● Supplied passage
# Fire Up the quattro.... But Enough with the Acute Audi Scrutiny of 'Ashes to Ashes' Already



## [email protected] (Apr 9, 2004)

In case you've missed it, the BBC's been running a period cop drama 'Ashes to Ashes' starring the original Audi Ur quattro for about a season now. In fact, the whole first run has aired even on that colony of a network BBC America and the second season is about to pick up where things left off.
For those hyper aware of the original quattro, there are some glaring details that are wrong with the car... or rather its fictional existence in the year 1981. As an article from Click Liverpool readily points out, the red coupe is an '83 right hand drive with a plate registration from an old Datsun for those nutty enough to run a check.
Apparently, some people are bent over the lack of attention to detail. Now in fairness, the article's author is probably trying to stir the pot up a bit with the quotes he site sin the article. Still, and if I may be frank, we hear at Fourtitude are simply happy to see the car on screen. The show is entertaining, and simply that.... entertainment. It's nice to see the coupe getting more prominence in pop culture and if values go up as a result then so be it. Good for those who've stuck it out and still own one.

● Written problem a
Write out the part of the post about the Audi quattro on a TV drama that opens with the words containing "# Fire Up the" and closes with "run a check.", swapping "Ashes to Ashes" for "Life on Mars".

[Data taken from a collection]
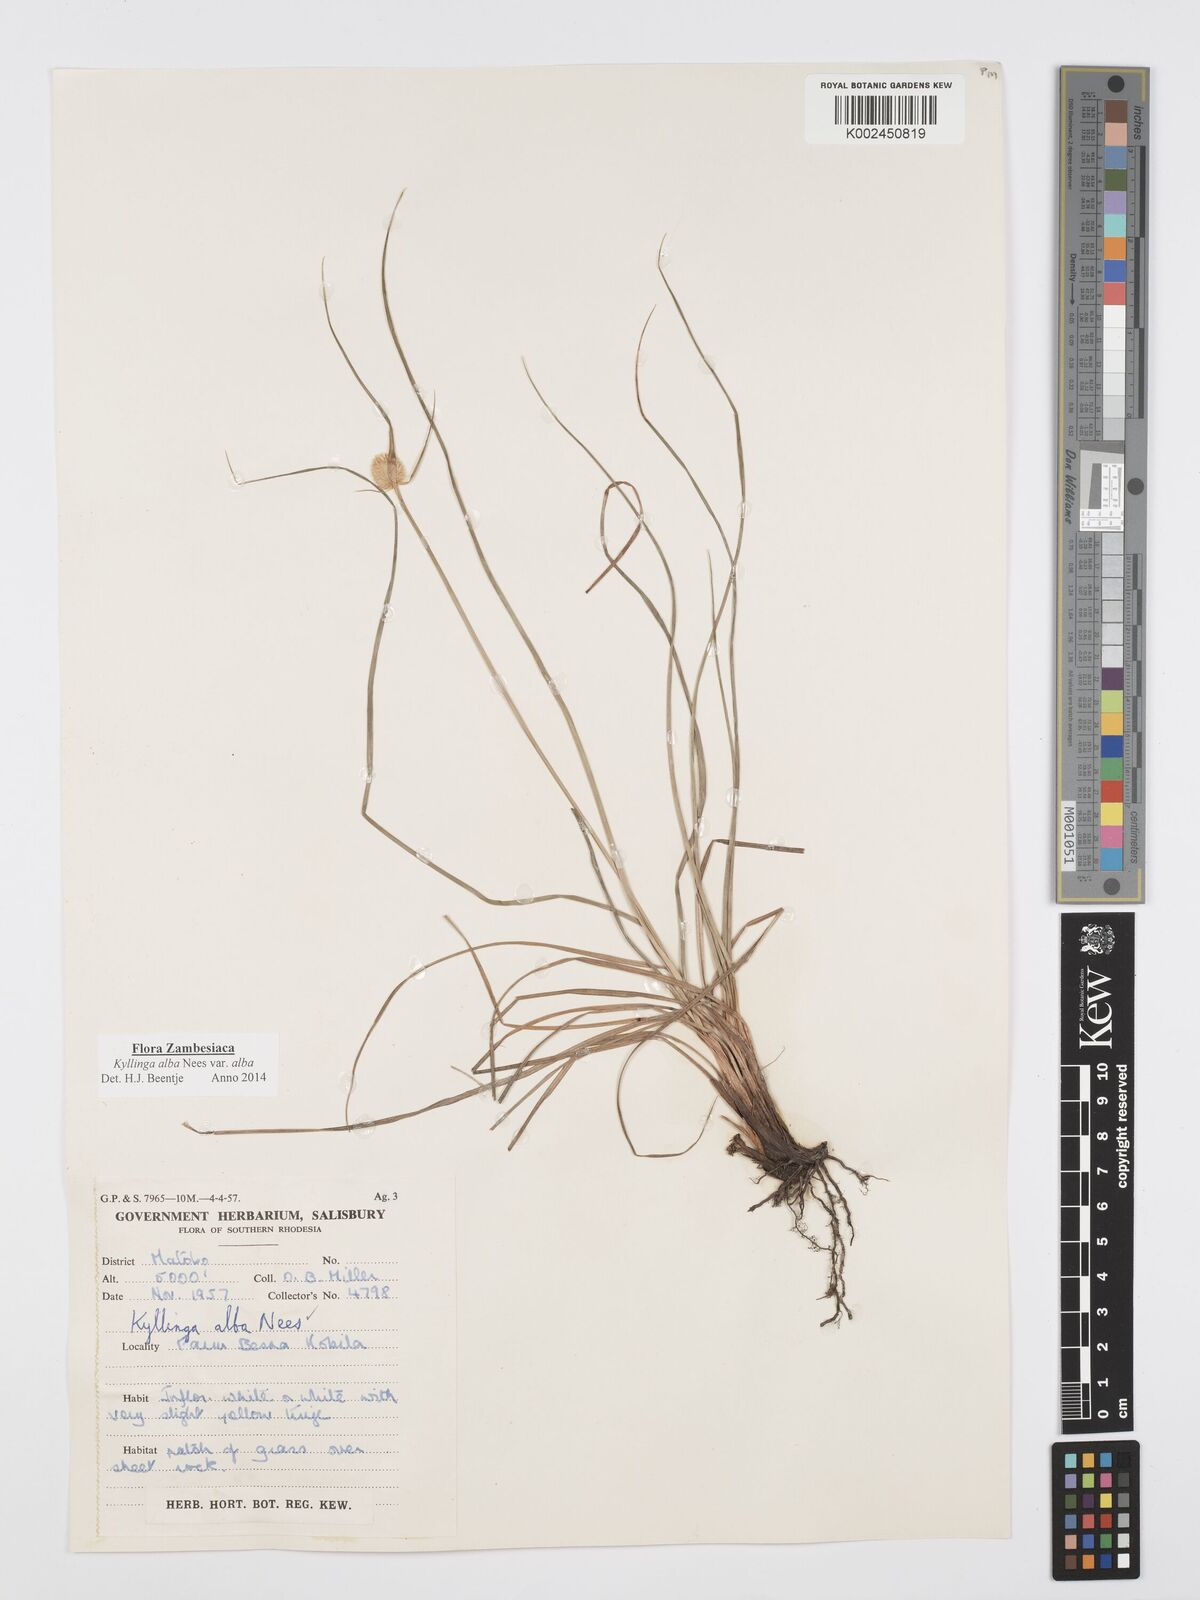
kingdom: Plantae
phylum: Tracheophyta
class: Liliopsida
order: Poales
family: Cyperaceae
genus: Cyperus
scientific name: Cyperus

● Written problem b
Copy every line of the entries in the data taken from a collection word for word, omitting the pictures.

● Result a
# Fire Up the quattro.... But Enough with the Acute Audi Scrutiny of 'Life on Mars' Already



## [email protected] (Apr 9, 2004)

In case you've missed it, the BBC's been running a period cop drama 'Life on Mars' starring the original Audi Ur quattro for about a season now. In fact, the whole first run has aired even on that colony of a network BBC America and the second season is about to pick up where things left off.
For those hyper aware of the original quattro, there are some glaring details that are wrong with the car... or rather its fictional existence in the year 1981. As an article from Click Liverpool readily points out, the red coupe is an '83 right hand drive with a plate registration from an old Datsun for those nutty enough to run a check.

● Result b
kingdom: Plantae
phylum: Tracheophyta
class: Liliopsida
order: Poales
family: Cyperaceae
genus: Cyperus
scientific name: Cyperus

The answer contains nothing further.